Anti-IL-21, liraglutide combination may warrant further investigation for early type 1 diabetes
medwireNews: Phase 2 study results suggest that add-on treatment with an anti-interleukin (IL)-21 antibody plus liraglutide could preserve endogenous insulin secretion in people with recent-onset type 1 diabetes.
The researchers explain that the IL-21 antibody provides “low-grade and transient immunomodulation,” while the glucagon-like peptide (GLP)-1 receptor agonist liraglutide improves β-cell function, and they hypothesized that the combination of both agents “could enable β-cell survival with a reduced risk of complications compared with traditional immunomodulation.”
For the trial, 307 adults aged an average of 28.4 years with a recent (≤20 weeks) diagnosis of type 1 diabetes and a peak C-peptide concentration of at least 0.2 nmol/L were randomly assigned to receive 54 weeks of treatment with anti-IL-21 plus liraglutide, either treatment alone, or placebo.

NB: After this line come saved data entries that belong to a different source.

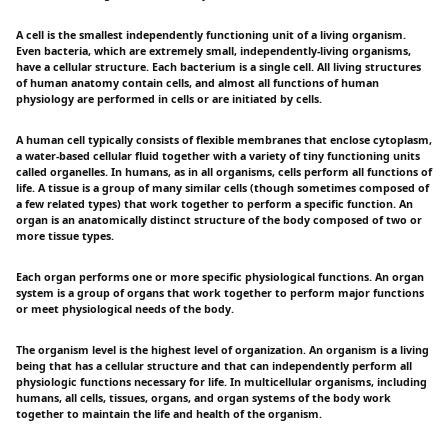
A cell is the smallest independently functioning unit of a living organism.
Even bacteria, which are extremely small, independently-living organisms,
have a cellular structure. Each bacterium is a single cell. All living structures
of human anatomy contain cells, and almost all functions of human
physiology are performed in cells or are initiated by cells.
A human cell typically consists of flexible membranes that enclose cytoplasm,
a water-based cellular fluid together with a variety of tiny functioning units
called organelles. In humans, as in all organisms, cells perform all functions of
life. A tissue is a group of many similar cells (though sometimes composed of
a few related types) that work together to perform a specific function. An
organ is an anatomically distinct structure of the body composed of two or
more tissue types.
Each organ performs one or more specific physiological functions. An organ
system is a group of organs that work together to perform major functions
or meet physiological needs of the body.
The organism level is the highest level of organization. An organism is a living
being that has a cellular structure and that can independently perform all
physiologic functions necessary for life. In multicellular organisms, including
humans, all cells, tissues, organs, and organ systems of the body work
together to maintain the life and health of the organism.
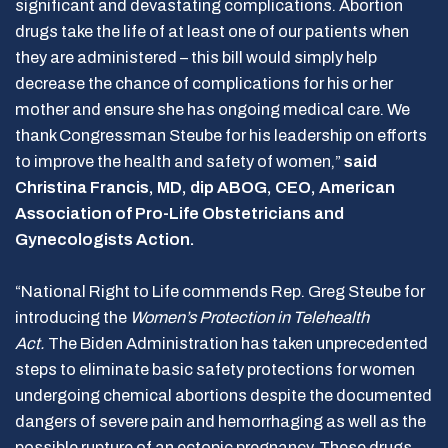
significant and devastating complications. Abortion
drugs take the life of at least one of our patients when
they are administered – this bill would simply help
decrease the chance of complications for his or her
mother and ensure she has ongoing medical care. We
thank Congressman Steube for his leadership on efforts
to improve the health and safety of women,”
said
Christina Francis, MD, dip ABOG, CEO, American
Association of Pro-Life Obstetricians and
Gynecologists Action.
“National Right to Life commends Rep. Greg Steube for
introducing the
Women’s Protection in Telehealth
Act.
The Biden Administration has taken unprecedented
steps to eliminate basic safety protections for women
undergoing chemical abortions despite the documented
dangers of severe pain and hemorrhaging as well as the
possible rupture of an ectopic pregnancy. These drugs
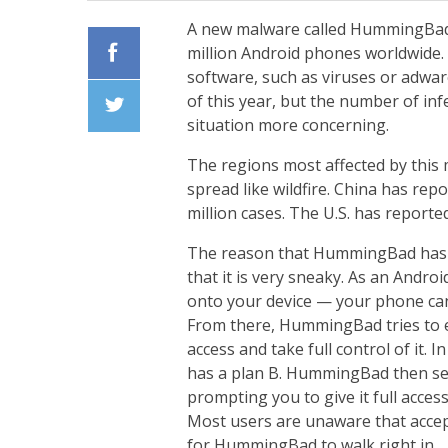
A new malware called HummingBad h
million Android phones worldwide.
software, such as viruses or adwa
Facebook
of this year, but the number of in
situation more concerning.
Twiiter
The regions most affected by this
spread like wildfire. China has repo
million cases. The U.S. has reporte
The reason that HummingBad has ac
that it is very sneaky. As an Androi
onto your device — your phone can 
From there, HummingBad tries to e
access and take full control of it. 
has a plan B. HummingBad then sen
prompting you to give it full acces
Most users are unaware that accep
for HummingBad to walk right in.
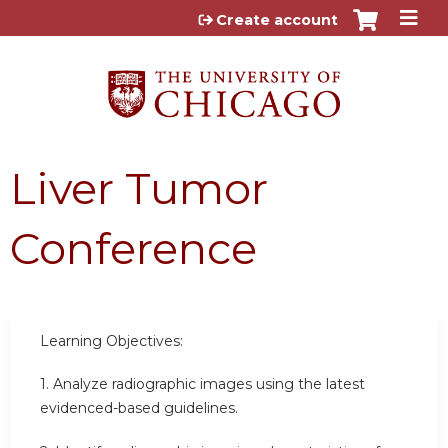
Jump to content
Create account
Liver Tumor
Conference
Learning Objectives:
1. Analyze radiographic images using the latest
evidenced-based guidelines.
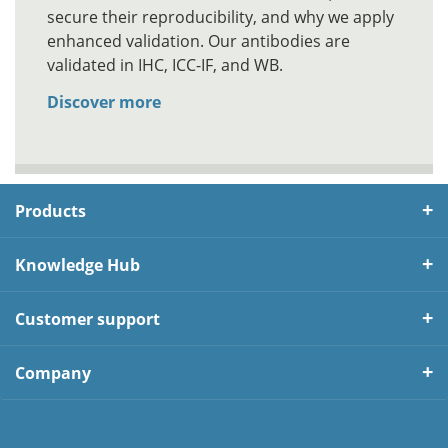
secure their reproducibility, and why we apply
enhanced validation. Our antibodies are
validated in IHC, ICC-IF, and WB.
Discover more
Products
Knowledge Hub
Customer support
Company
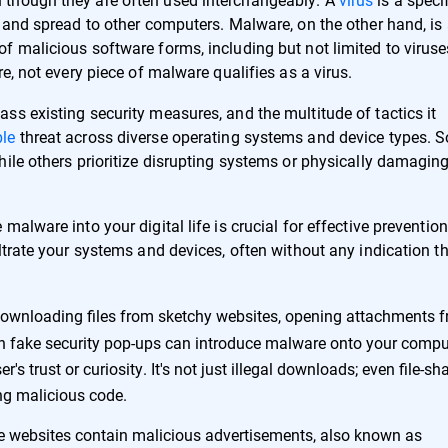
 and spread to other computers. Malware, on the other hand, is
f malicious software forms, including but not limited to viruse
e, not every piece of malware qualifies as a virus.
ss existing security measures, and the multitude of tactics it
le
threat across diverse operating systems and device types. 
ile others prioritize disrupting systems or physically damagin
alware into your digital life is crucial for effective prevention
ltrate your systems and devices, often without any indication t
ownloading files from sketchy websites, opening attachments 
n fake security pop-ups can introduce malware onto your compu
s trust or curiosity. It's not just illegal downloads; even file-sh
ing malicious code.
 websites contain malicious advertisements, also known as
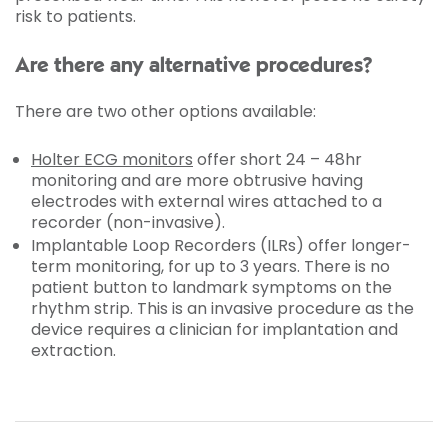
risk to patients.
Are there any alternative procedures?
There are two other options available:
Holter ECG monitors
offer short 24 – 48hr
monitoring and are more obtrusive having
electrodes with external wires attached to a
recorder (non-invasive).
Implantable Loop Recorders (ILRs) offer longer-
term monitoring, for up to 3 years. There is no
patient button to landmark symptoms on the
rhythm strip. This is an invasive procedure as the
device requires a clinician for implantation and
extraction.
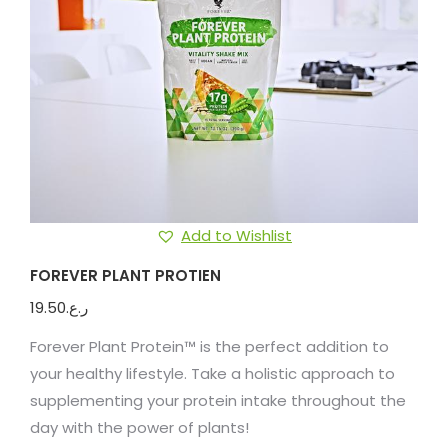
Add to Wishlist
FOREVER PLANT PROTIEN
19.50
ر.ع.
Forever Plant Protein™ is the perfect addition to
your healthy lifestyle. Take a holistic approach to
supplementing your protein intake throughout the
day with the power of plants!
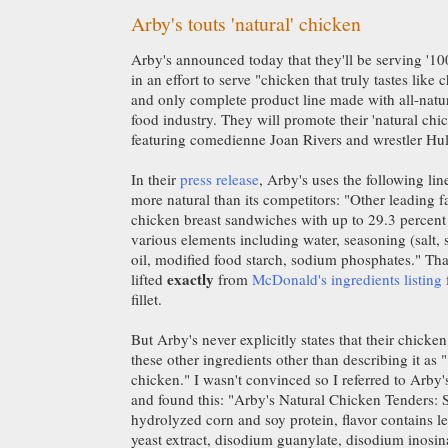
Arby's touts 'natural' chicken
Arby's announced today that they'll be serving '10
in an effort to serve "chicken that truly tastes like 
and only complete product line made with all-natur
food industry. They will promote their 'natural chi
featuring comedienne Joan Rivers and wrestler Hu
In their
press release
, Arby's uses the following lin
more natural than its competitors: "Other leading f
chicken breast sandwiches with up to 29.3 percent
various elements including water, seasoning (salt, s
oil, modified food starch, sodium phosphates." That 
exactly
lifted
from
McDonald's ingredients listing
fillet.
But Arby's never explicitly states that their chicken
these other ingredients other than describing it as 
chicken." I wasn't convinced so I referred to Arby'
and found this: "Arby's Natural Chicken Tenders: S
hydrolyzed corn and soy protein, flavor contains l
yeast extract, disodium guanylate, disodium inosi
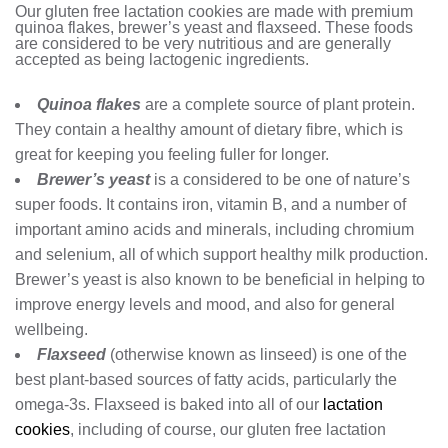
Our gluten free lactation cookies are made with premium
quinoa flakes, brewer’s yeast and flaxseed. These foods
are considered to be very nutritious and are generally
accepted as being lactogenic ingredients.
Quinoa flakes
are a complete source of plant protein.
They contain a healthy amount of dietary fibre, which is
great for keeping you feeling fuller for longer.
Brewer’s yeast
is a considered to be one of nature’s
super foods. It contains iron, vitamin B, and a number of
important amino acids and minerals, including chromium
and selenium, all of which support healthy milk production.
Brewer’s yeast is also known to be beneficial in helping to
improve energy levels and mood, and also for general
wellbeing.
Flaxseed
(otherwise known as linseed) is one of the
best plant-based sources of fatty acids, particularly the
omega-3s. Flaxseed is baked into all of our
lactation
cookies
, including of course, our gluten free lactation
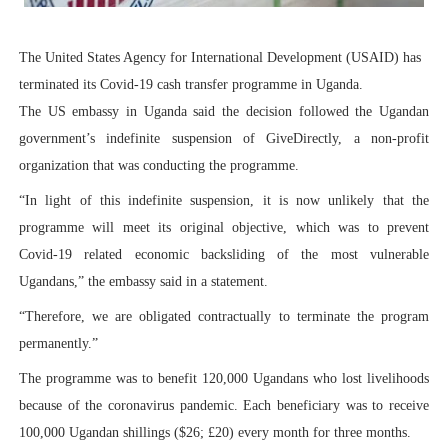
PAP President Sets Institutional Priorities as Seventh 
The United States Agency for International Development (USAID) has
Why Strengthening the Pan-African Parliament Is Essen
terminated its Covid-19 cash transfer programme in Uganda.
The US embassy in Uganda said the decision followed the Ugandan
Parliamentary Independence Begins with Financial Inde
government’s indefinite suspension of GiveDirectly, a non-profit
Pan-African Parliament Convenes First Ordinary Sessi
organization that was conducting the programme.
“In light of this indefinite suspension, it is now unlikely that the
African Parliamentary Leaders Strengthen Diplomacy a
programme will meet its original objective, which was to prevent
Covid-19 related economic backsliding of the most vulnerable
Ugandans,” the embassy said in a statement.
“Therefore, we are obligated contractually to terminate the program
permanently.”
The programme was to benefit 120,000 Ugandans who lost livelihoods
because of the coronavirus pandemic. Each beneficiary was to receive
100,000 Ugandan shillings ($26; £20) every month for three months.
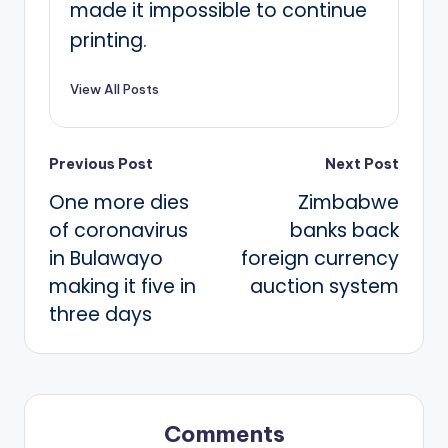
made it impossible to continue
printing.
View All Posts
Post
Previous Post
Next Post
One more dies
Zimbabwe
navigation
of coronavirus
banks back
in Bulawayo
foreign currency
making it five in
auction system
three days
Comments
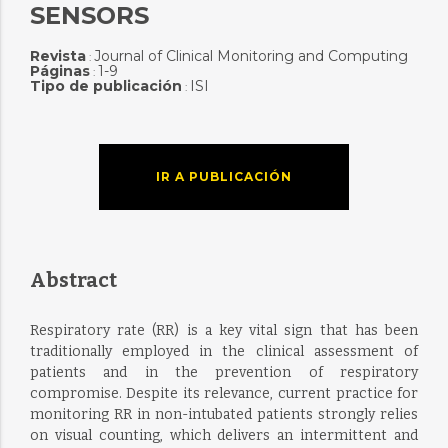
SENSORS
Revista
Journal of Clinical Monitoring and Computing
:
Páginas
1-9
:
Tipo de publicación
ISI
:
IR A PUBLICACIÓN
Abstract
Respiratory rate (RR) is a key vital sign that has been
traditionally employed in the clinical assessment of
patients and in the prevention of respiratory
compromise. Despite its relevance, current practice for
monitoring RR in non-intubated patients strongly relies
on visual counting, which delivers an intermittent and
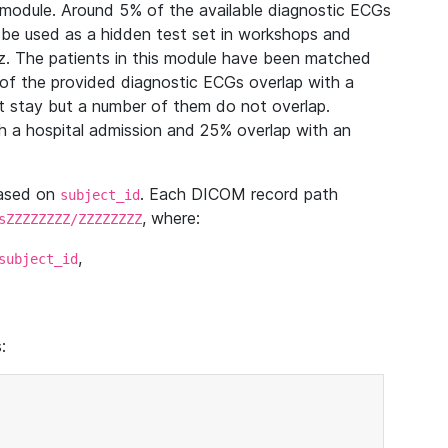
module. Around 5% of the available diagnostic ECGs
 be used as a hidden test set in workshops and
z. The patients in this module have been matched
of the provided diagnostic ECGs overlap with a
 stay but a number of them do not overlap.
 a hospital admission and 25% overlap with an
based on
. Each DICOM record path
subject_id
, where:
sZZZZZZZZ/ZZZZZZZZ
,
subject_id
:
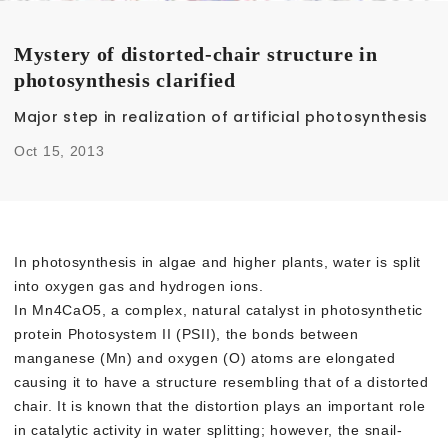
Mystery of distorted-chair structure in
photosynthesis clarified
Major step in realization of artificial photosynthesis
Oct 15, 2013
In photosynthesis in algae and higher plants, water is split
into oxygen gas and hydrogen ions.
In Mn4CaO5, a complex, natural catalyst in photosynthetic
protein Photosystem II (PSII), the bonds between
manganese (Mn) and oxygen (O) atoms are elongated
causing it to have a structure resembling that of a distorted
chair. It is known that the distortion plays an important role
in catalytic activity in water splitting; however, the snail-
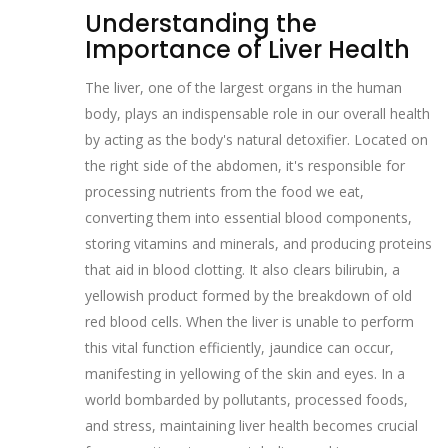
Understanding the
Importance of Liver Health
The liver, one of the largest organs in the human
body, plays an indispensable role in our overall health
by acting as the body's natural detoxifier. Located on
the right side of the abdomen, it's responsible for
processing nutrients from the food we eat,
converting them into essential blood components,
storing vitamins and minerals, and producing proteins
that aid in blood clotting. It also clears bilirubin, a
yellowish product formed by the breakdown of old
red blood cells. When the liver is unable to perform
this vital function efficiently, jaundice can occur,
manifesting in yellowing of the skin and eyes. In a
world bombarded by pollutants, processed foods,
and stress, maintaining liver health becomes crucial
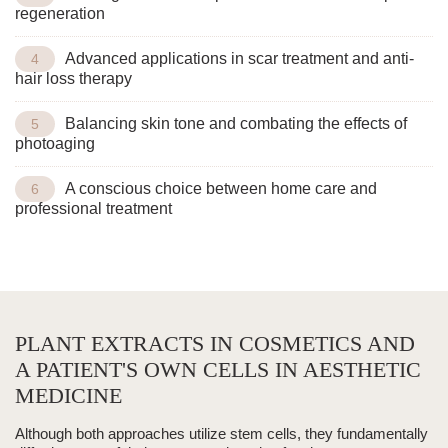
regeneration
Advanced applications in scar treatment and anti-
hair loss therapy
Balancing skin tone and combating the effects of
photoaging
A conscious choice between home care and
professional treatment
PLANT EXTRACTS IN COSMETICS AND
A PATIENT'S OWN CELLS IN AESTHETIC
MEDICINE
Although both approaches utilize stem cells, they fundamentally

Anti-IL-21 was given intravenously at a dose of 12 mg/kg every 6 weeks, while liraglutide was self-administered once daily as subcutaneous injections, with a target dose of 1.8 mg. All treatments were given alongside a treat-to-target insulin regimen.
Thomas Pieber (Medical University of Graz, Austria) and co-investigators report that participants in the combination therapy group experienced a significantly smaller decrease in mixed-meal tolerance test (MMTT)-stimulated C-peptide levels from baseline to week 54 than those given placebo, with reductions of 10% and 39%, respectively.
These findings suggest that the combination “was significantly better than placebo at preserving endogenous insulin secretion,” say the researchers, noting that the effect “was accompanied by nearly complete maintenance of fasting baseline C-peptide secretion and a reduction in the need for exogenous insulin by almost a third.”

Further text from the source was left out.